Ich hab mal testweise eine externe Karte reingesteckt ("NVIDIA Corporation GK208B [GeForce GT 710] (rev a1)"), damit gibt's nach der entsprechenden Anpassung des Kernels und der VIDEO_CARDS-Variable keine Probleme.

Sowas hatte ich noch nicht – weiß einer Rat?

----------

## l3u

Ich hab's auch mal mit dem letzten verfügbaren Kernel (5.11.6) probiert, bei selber Konfiguration.
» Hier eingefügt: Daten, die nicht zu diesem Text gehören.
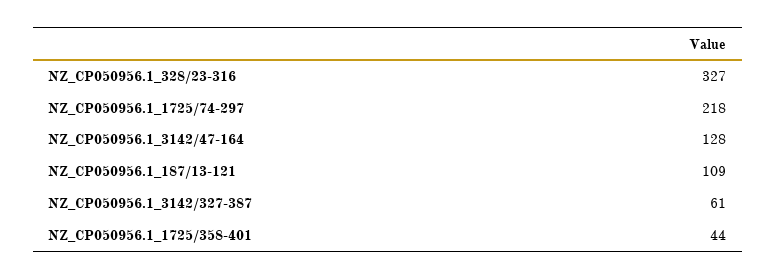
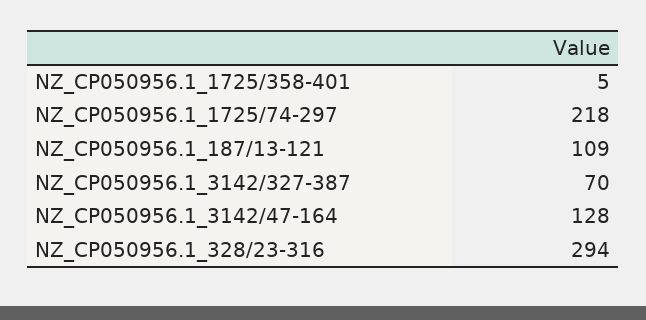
NZ_CP050956.1_328/23-316: 327 -> 294
NZ_CP050956.1_3142/327-387: 61 -> 70
NZ_CP050956.1_1725/358-401: 44 -> 5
Da bleibt dann gleich der Bildschirm schwarz nach dem Grub-Menu :-(

----------

## mike155

Bitte poste die Ausgabe von 'emerge --info' und die Xorg.0.log - am besten über wgetpaste.

----------

## l3u

Nach einigem Rumprobieren läuft's jetzt (mit dem stable-Kernel, was anderes hab ich nicht mehr probiert) … ich bin mir nur nicht ganz sicher, warum …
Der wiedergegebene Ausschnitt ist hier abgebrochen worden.